In some ways it is unfortunate that those five books have been given the name ‘the Law’ in English.

For they contain much more than a series of ‘laws’.

The Hebrew word for them is the word Torah.

That is a much richer word. Don’t think of it so much as a set of laws and regulations. Think of it as a set of books that through stories, law codes and much more open up for us an understanding of God’s way for God’s world.

The stories come from an ancient world, and we need to enter into that world if we are going to begin to understand what it is they are saying. The law codes come from an ancient world that is very different from our own. We need to enter into that world to begin to sense how God is speaking to us through those stories and all those laws.

You won’t get far before you find things that are not just alien from an ancient world, but things that we simply cannot follow in today’s world. All those instructions on what kind of food to eat. All the instructions on when and how to sacrifice animals. All those instructions on what kind of clothes to wear and what not to wear.

Read through the first five books of the law and you recognise that you have to deal with these books with care.

And as soon as you do that, someone will cry out, ‘You can’t do that.’ If it says it in the Bible, it must mean it for all time. You cannot change one word of the Bible. Change one thing and then you will have to change everything. As soon as you call something in question you have to abandon everything.

That’s where it is interesting to ask how Jesus read the law.

First, he valued it. He didn’t want to change what was in those five books at all. Not one letter, not one stroke of a letter, not one jot or tittle of the law is to be removed … until all is accomplished. He honoured those books. And it is because of that that we keep those five books in their entirety in our Christian bible.

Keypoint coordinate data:
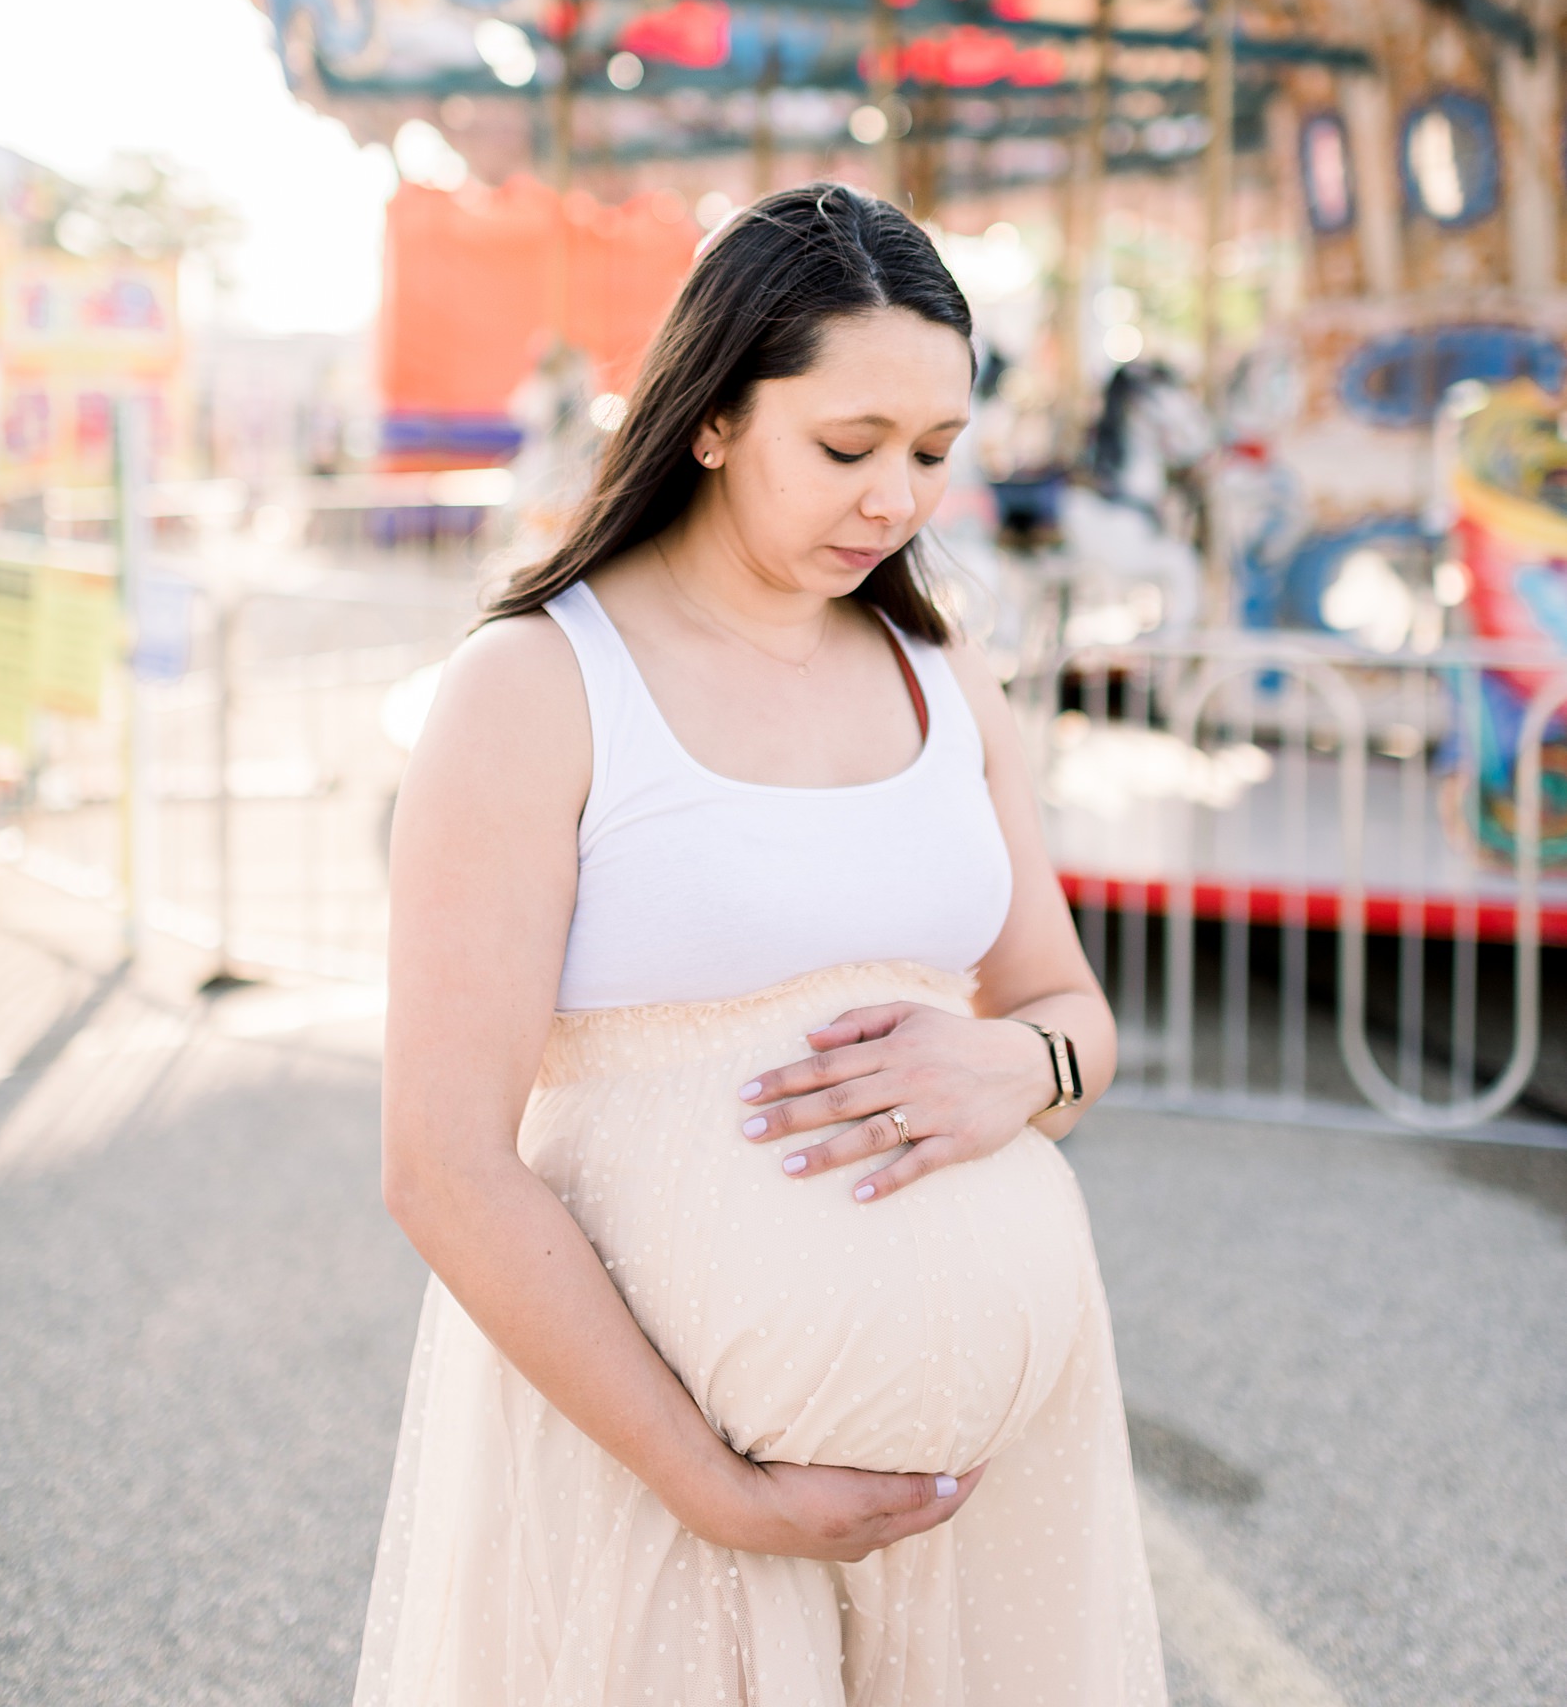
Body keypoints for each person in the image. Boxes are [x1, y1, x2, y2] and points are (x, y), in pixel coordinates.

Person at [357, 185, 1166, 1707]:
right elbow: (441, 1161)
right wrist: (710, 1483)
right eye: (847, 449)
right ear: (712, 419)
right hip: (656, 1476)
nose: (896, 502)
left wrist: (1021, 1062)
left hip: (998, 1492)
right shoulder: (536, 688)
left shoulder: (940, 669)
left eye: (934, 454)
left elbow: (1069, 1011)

Instructions –
**1.** Translate this sentence from the passage on the Torah into Spanish: "The Hebrew word for them is the word Torah."
**2.** In the passage on the Torah, what is the first thing said about how Jesus read the law?
The keypoint coordinate data isn't needed here.

Task-by-task solutions –
**1.** La palabra hebrea para ellos es la palabra Torá.

**2.** He valued it.